Не следовало открывать рот от изумления перед слугой. У состоятельного графа не могло быть других апартаментов.
Гриффин кивнул.
— Очень хорошо.
Дворецкий поклонился.
— Полагаю, милорд, вам будет здесь удобно. — Он махнул рукой вошедшему слуге, принесшему скудный багаж графа. — Сэр, вы взяли с собой лакея?
— Нет, — смущенно ответил граф. Разве мог он признаться, что у него нет личного лакея.
— Хорошо, милорд. В таком случае я попрошу слугу лорда Лидгейта позаботиться о вас.
— Сейчас в этом нет необходимости.
Он не собирался обедать, было уже поздно, а также не намеревался выходить в город, поэтому не требовались услуги лакея, чтобы привести в порядок его платье.
— Все, что мне нужно, — это горячая вода утром. — Гриффин опустил глаза на свою грязную обувь. — Да, и пусть вычистят мои сапоги.

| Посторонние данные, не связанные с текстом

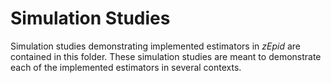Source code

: # Simulation Studies
Simulation studies demonstrating implemented estimators in *zEpid* are contained in this folder. These simulation 
studies are meant to demonstrate each of the implemented estimators in several contexts.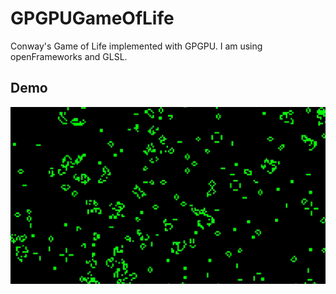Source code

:# GPGPUGameOfLife
Conway's Game of Life implemented with GPGPU. I am using openFrameworks and GLSL.

## Demo
![result](https://github.com/rystylee/GPGPUGameOfLife/blob/master/demo.gif)
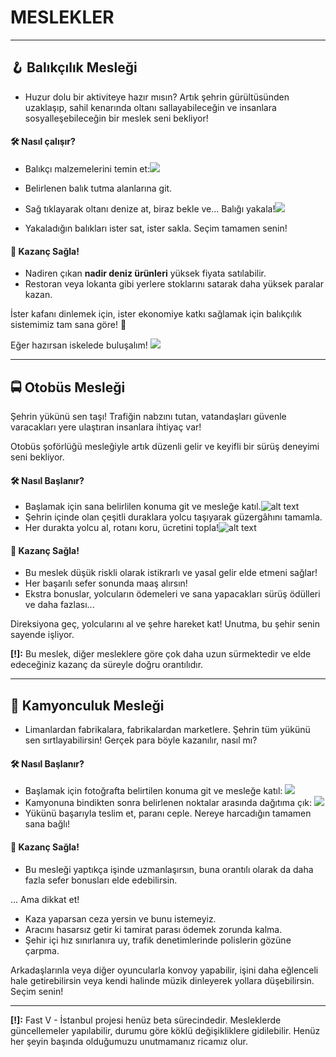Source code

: # MESLEKLER
<hr>

## 🪝 Balıkçılık Mesleği

* Huzur dolu bir aktiviteye hazır mısın? Artık şehrin gürültüsünden uzaklaşıp, sahil kenarında oltanı sallayabileceğin ve insanlara sosyalleşebileceğin bir meslek seni bekliyor!

#### 🛠️ Nasıl çalışır?

* Balıkçı malzemelerini temin et:![](https://raw.githubusercontent.com/fastroleplay/wiki/refs/heads/main/images/image.png)


* Belirlenen balık tutma alanlarına git.

* Sağ tıklayarak oltanı denize at, biraz bekle ve... Balığı yakala!![](https://raw.githubusercontent.com/fastroleplay/wiki/refs/heads/main/images/fishing.png)

* Yakaladığın balıkları ister sat, ister sakla. Seçim tamamen senin!

#### 💸 Kazanç Sağla!

- Nadiren çıkan **nadir deniz ürünleri** yüksek fiyata satılabilir.
- Restoran veya lokanta gibi yerlere stoklarını satarak daha yüksek paralar kazan.

İster kafanı dinlemek için, ister ekonomiye katkı sağlamak için balıkçılık sistemimiz tam sana göre! 🐠

Eğer hazırsan iskelede buluşalım!
![](https://raw.githubusercontent.com/fastroleplay/wiki/refs/heads/main/images/Balık%20del%20perro.png)

<hr>

## 🚍 Otobüs Mesleği

Şehrin yükünü sen taşı! Trafiğin nabzını tutan, vatandaşları güvenle varacakları yere ulaştıran insanlara ihtiyaç var!

Otobüs şoförlüğü mesleğiyle artık düzenli gelir ve keyifli bir sürüş deneyimi seni bekliyor.

#### 🛠️ Nasıl Başlanır?

- Başlamak için sana belirlilen konuma git ve mesleğe katıl.![alt text](<https://raw.githubusercontent.com/fastroleplay/wiki/refs/heads/main/images/otobüs%20(1).jpg>)
- Şehrin içinde olan çeşitli duraklara yolcu taşıyarak güzergâhını tamamla.
- Her durakta yolcu al, rotanı koru, ücretini topla!![alt text](<https://raw.githubusercontent.com/fastroleplay/wiki/refs/heads/main/images/otobüs%20(2).jpg>)

#### 💸 Kazanç Sağla!

- Bu meslek düşük riskli olarak istikrarlı ve yasal gelir elde etmeni sağlar!
- Her başarılı sefer sonunda maaş alırsın!
- Ekstra bonuslar, yolcuların ödemeleri ve sana yapacakları sürüş ödülleri ve daha fazlası...

 Direksiyona geç, yolcularını al ve şehre hareket kat! Unutma, bu şehir senin sayende işliyor.

  **[!]:** Bu meslek, diğer mesleklere göre çok daha uzun sürmektedir ve elde edeceğiniz kazanç da süreyle doğru orantılıdır.

  <hr>

 ## 🚛 Kamyonculuk Mesleği

 - Limanlardan fabrikalara, fabrikalardan marketlere. Şehrin tüm yükünü sen sırtlayabilirsin! Gerçek para böyle kazanılır, nasıl mı?

 #### 🛠️ Nasıl Başlanır?

 - Başlamak için fotoğrafta belirtilen konuma git ve mesleğe katıl:
 ![](https://raw.githubusercontent.com/fastroleplay/wiki/refs/heads/main/images/tırblip.png)
 - Kamyonuna bindikten sonra belirlenen noktalar arasında dağıtıma çık:
 ![](https://raw.githubusercontent.com/fastroleplay/wiki/refs/heads/main/images/kamyon1.jpg)
 - Yükünü başarıyla teslim et, paranı ceple. Nereye harcadığın tamamen sana bağlı!

 #### 💸 Kazanç Sağla!

- Bu mesleği yaptıkça işinde uzmanlaşırsın, buna orantılı olarak da daha fazla sefer bonusları elde edebilirsin.
 
 ... Ama dikkat et!

 - Kaza yaparsan ceza yersin ve bunu istemeyiz.
 - Aracını hasarsız getir ki tamirat parası ödemek zorunda kalma.
 - Şehir içi hız sınırlanıra uy, trafik denetimlerinde polislerin gözüne çarpma.

 Arkadaşlarınla veya diğer oyuncularla konvoy yapabilir, işini daha eğlenceli hale getirebilirsin veya kendi halinde müzik dinleyerek yollara düşebilirsin. Seçim senin!

<hr>

**[!]:** Fast V - İstanbul projesi henüz beta sürecindedir. Mesleklerde güncellemeler yapılabilir, durumu göre köklü değişikliklere gidilebilir. Henüz her şeyin başında olduğumuzu unutmamanız ricamız olur.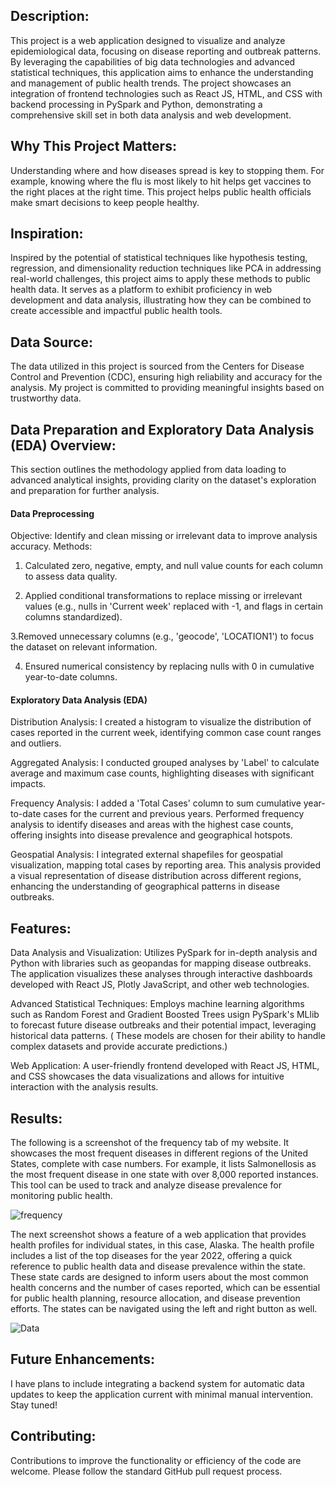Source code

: ## Description:

This project is a web application designed to visualize and analyze epidemiological data, focusing on disease reporting and outbreak patterns. By leveraging the capabilities of big data technologies and advanced statistical techniques, this application aims to enhance the understanding and management of public health trends. The project showcases an integration of frontend technologies such as React JS, HTML, and CSS with backend processing in PySpark and Python, demonstrating a comprehensive skill set in both data analysis and web development.

## Why This Project Matters:

Understanding where and how diseases spread is key to stopping them. For example, knowing where the flu is most likely to hit helps get vaccines to the right places at the right time. This project helps public health officials make smart decisions to keep people healthy.

## Inspiration: 

Inspired by the potential of statistical techniques like hypothesis testing, regression, and dimensionality reduction techniques like PCA in addressing real-world challenges, this project aims to apply these methods to public health data. It serves as a platform to exhibit proficiency in web development and data analysis, illustrating how they can be combined to create accessible and impactful public health tools.

## Data Source:

The data utilized in this project is sourced from the Centers for Disease Control and Prevention (CDC), ensuring high reliability and accuracy for the analysis. My project is committed to providing meaningful insights based on trustworthy data.

## Data Preparation and Exploratory Data Analysis (EDA) Overview:

This section outlines the methodology applied from data loading to advanced analytical insights, providing clarity on the dataset's exploration and preparation for further analysis.

#### Data Preprocessing

Objective: Identify and clean missing or irrelevant data to improve analysis accuracy.
Methods:
1. Calculated zero, negative, empty, and null value counts for each column to assess data quality.

2. Applied conditional transformations to replace missing or irrelevant values (e.g., nulls in 'Current week' replaced with -1, and flags in certain columns standardized).
   
3.Removed unnecessary columns (e.g., 'geocode', 'LOCATION1') to focus the dataset on relevant information.

4. Ensured numerical consistency by replacing nulls with 0 in cumulative year-to-date columns.


#### Exploratory Data Analysis (EDA)

Distribution Analysis: I created a histogram to visualize the distribution of cases reported in the current week, identifying common case count ranges and outliers.

Aggregated Analysis: I conducted grouped analyses by 'Label' to calculate average and maximum case counts, highlighting diseases with significant impacts.

Frequency Analysis: I added a 'Total Cases' column to sum cumulative year-to-date cases for the current and previous years. Performed frequency analysis to identify diseases and areas with the highest case counts, offering insights into disease prevalence and geographical hotspots.

Geospatial Analysis: I integrated external shapefiles for geospatial visualization, mapping total cases by reporting area. This analysis provided a visual representation of disease distribution across different regions, enhancing the understanding of geographical patterns in disease outbreaks.

## Features:

Data Analysis and Visualization: Utilizes PySpark for in-depth analysis and Python with libraries such as geopandas for mapping disease outbreaks. The application visualizes these analyses through interactive dashboards developed with React JS, Plotly JavaScript, and other web technologies.

Advanced Statistical Techniques: Employs machine learning algorithms such as Random Forest and Gradient Boosted Trees usign PySpark's MLlib to forecast future disease outbreaks and their potential impact, leveraging historical data patterns. ( These models are chosen for their ability to handle complex datasets and provide accurate predictions.)

Web Application: A user-friendly frontend developed with React JS, HTML, and CSS showcases the data visualizations and allows for intuitive interaction with the analysis results.

## Results:

The following is a screenshot of the frequency tab of my website. It showcases the most frequent diseases in different regions of the United States, complete with case numbers. For example, it lists Salmonellosis as the most frequent disease in one state with over 8,000 reported instances. This tool can be used to track and analyze disease prevalence for monitoring public health.

![frequency](https://github.com/shaunthom/Outbreak-Analytics-PySpark/assets/134566032/5822508e-76f5-4f23-ad36-fe54b0f7b778)



The next screenshot shows a feature of a web application that provides health profiles for individual states, in this case, Alaska. The health profile includes a list of the top diseases for the year 2022, offering a quick reference to public health data and disease prevalence within the state. These state cards are designed to inform users about the most common health concerns and the number of cases reported, which can be essential for public health planning, resource allocation, and disease prevention efforts. The states can be navigated using the left and right button as well.


![Data](https://github.com/shaunthom/Outbreak-Analytics-PySpark/assets/134566032/cab5ca3f-2596-497b-948b-a965cc8bedbc)


## Future Enhancements:

I have plans to include integrating a backend system for automatic data updates to keep the application current with minimal manual intervention. Stay tuned!

## Contributing:

Contributions to improve the functionality or efficiency of the code are welcome. Please follow the standard GitHub pull request process.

— Я прослежу, милорд, — почтительно склонил голову дворецкий.
Одобрительно буркнув и вручив дворецкому щедрые чаевые, Гриффин отпустил слугу.
Встав у окна, откуда открывался приятный вид, он принялся внимательно разглядывать парк, там все радовало глаз: фонтаны, клумбы с цветами и чисто убранные дорожки. В тени садовых деревьев виднелся очаровательный летний домик, увитый побегами дикой глицинии. В его воображении возникла картина: Розамунда и ее подруги, беседуя, пьют чай и порхают с места на место, словно стая разноцветных бабочек.
От царившей вокруг умиротворенной утонченной атмосферы, как это ни удивительно, у него испортилось настроение. Как долго ему придется ухаживать за Розамундой, согласившись на ее условия, чтобы в конце концов повести к алтарю? Он упустил из виду, насколько легкомысленны женщины. Гриффин нахмурился: нет, наверное, все-таки следовало все предъявленные ею условия записать на бумаге, чтобы она не могла их расширять и увеличивать.